It's the little — and not so little — hotel fees that drive frequent traveler Michael Sommer up a wall.
Sommer says he has been charged hundreds of dollars this year in handling fees on FedEx packages that he sent or received. He also was charged for a toll-free call from his room at a Marriott hotel to the hotel company's reservations number, and he was assessed a handling fee, as well as a cleaning charge, when he had a shirt laundered.
"Hotel chains are nickel-and-diming people to death," says Sommer, a technology consultant in Jacksonville who spent more than 230 nights in hotels last year. It's particularly annoying, he says, that hotels in the same chain have different policies and don't waive fees for their best customers.
Many business travelers agree with Sommer, and some say that hotels set high prices because they know it's a hassle for guests to find outside vendors for such services. "Hotels, to a significant degree, hold their guests hostage," says frequent traveler Peter Roberts, who works in the banking industry and lives year-round in hotels.
Joe McInerney, president of the American Hotel & Lodging Association, disagrees.
"Hotel guests can find out about these charges when making a reservation and choose where they want to stay," he says. "They can stay at a hotel that provides these services or go to an outside vendor."
McInerney says hotel fees for incidental services represent a "minuscule" amount of total revenue.
In 2007, revenue from sources other than room rental and food and beverage sales in restaurants, lounges and banquet space was less than 6% of total hotel revenue, according to PKF Hospitality Research. The sources were, among others, retail shops, golf, spa, in-room movies, parking, commercial leases, laundry, telephones, mail handling and bag storage.
A PKF Hospitality survey of 6,000 hotels found that, for each hotel room occupied last year, the average revenue was $141.72 for room rental, $53.16 for food and drinks, and $12.34 for other expenses. Hotel chains say they allow individual hotels to decide whether to charge a fee, and many hotels are simply passing their costs for a service onto guests.
But the problem may not be as pervasive as travelers think. USA TODAY selected 20 U.S. hotels and requested their charges for handling packages, toll-free calls and laundering clothes — some of the most common services needed by frequent business travelers.
Most do not charge for toll-free phone calls or for sending or receiving a package. Policies — and laundry charges — vary at hotels within the same chain.
At the Atlanta Marriott Downtown, it costs $4 to receive an overnight letter from a courier company and $11 to receive a package up to 25 pounds.
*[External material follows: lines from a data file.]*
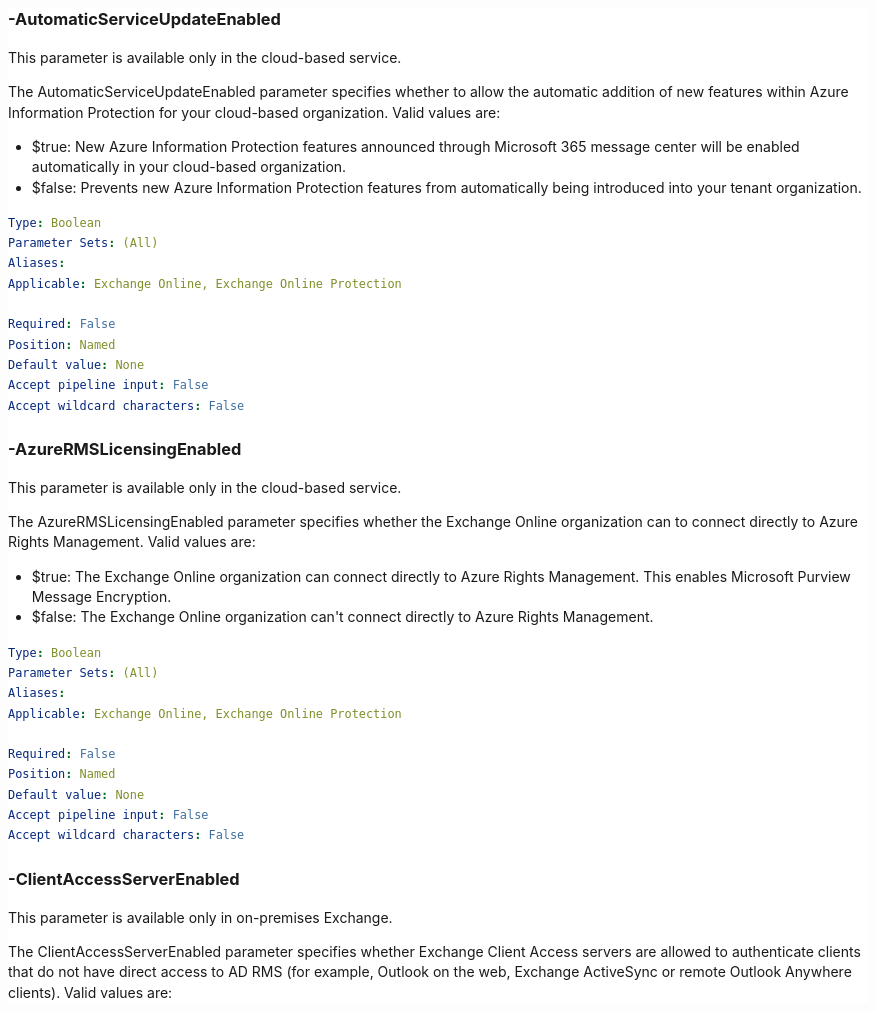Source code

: ### -AutomaticServiceUpdateEnabled
This parameter is available only in the cloud-based service.

The AutomaticServiceUpdateEnabled parameter specifies whether to allow the automatic addition of new features within Azure Information Protection for your cloud-based organization. Valid values are:

- $true: New Azure Information Protection features announced through Microsoft 365 message center will be enabled automatically in your cloud-based organization.
- $false: Prevents new Azure Information Protection features from automatically being introduced into your tenant organization.

```yaml
Type: Boolean
Parameter Sets: (All)
Aliases:
Applicable: Exchange Online, Exchange Online Protection

Required: False
Position: Named
Default value: None
Accept pipeline input: False
Accept wildcard characters: False
```

### -AzureRMSLicensingEnabled
This parameter is available only in the cloud-based service.

The AzureRMSLicensingEnabled parameter specifies whether the Exchange Online organization can to connect directly to Azure Rights Management. Valid values are:

- $true: The Exchange Online organization can connect directly to Azure Rights Management. This enables Microsoft Purview Message Encryption.
- $false: The Exchange Online organization can't connect directly to Azure Rights Management.

```yaml
Type: Boolean
Parameter Sets: (All)
Aliases:
Applicable: Exchange Online, Exchange Online Protection

Required: False
Position: Named
Default value: None
Accept pipeline input: False
Accept wildcard characters: False
```

### -ClientAccessServerEnabled
This parameter is available only in on-premises Exchange.

The ClientAccessServerEnabled parameter specifies whether Exchange Client Access servers are allowed to authenticate clients that do not have direct access to AD RMS (for example, Outlook on the web, Exchange ActiveSync or remote Outlook Anywhere clients). Valid values are:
A 51-pound package has a $45 handling fee.
At the San Diego Marriott Mission Valley, there is no charge to receive a package, but it costs $10 to send a package, or $25 for a package over 49 pounds. At the Chicago Marriott O'Hare, there is no charge to send or receive a package.
Marriott spokesman John Wolf says Marriotts "generally do not charge" for toll-free calls, but the company "allows hotels to charge if the market they operate in also charges." The company lets individual hotels decide whether to charge for handling packages, but, "We strongly encourage them to use discretion."
Holiday Inn does not allow its hotels to charge for toll-free phone calls, says spokesman Brad Minor.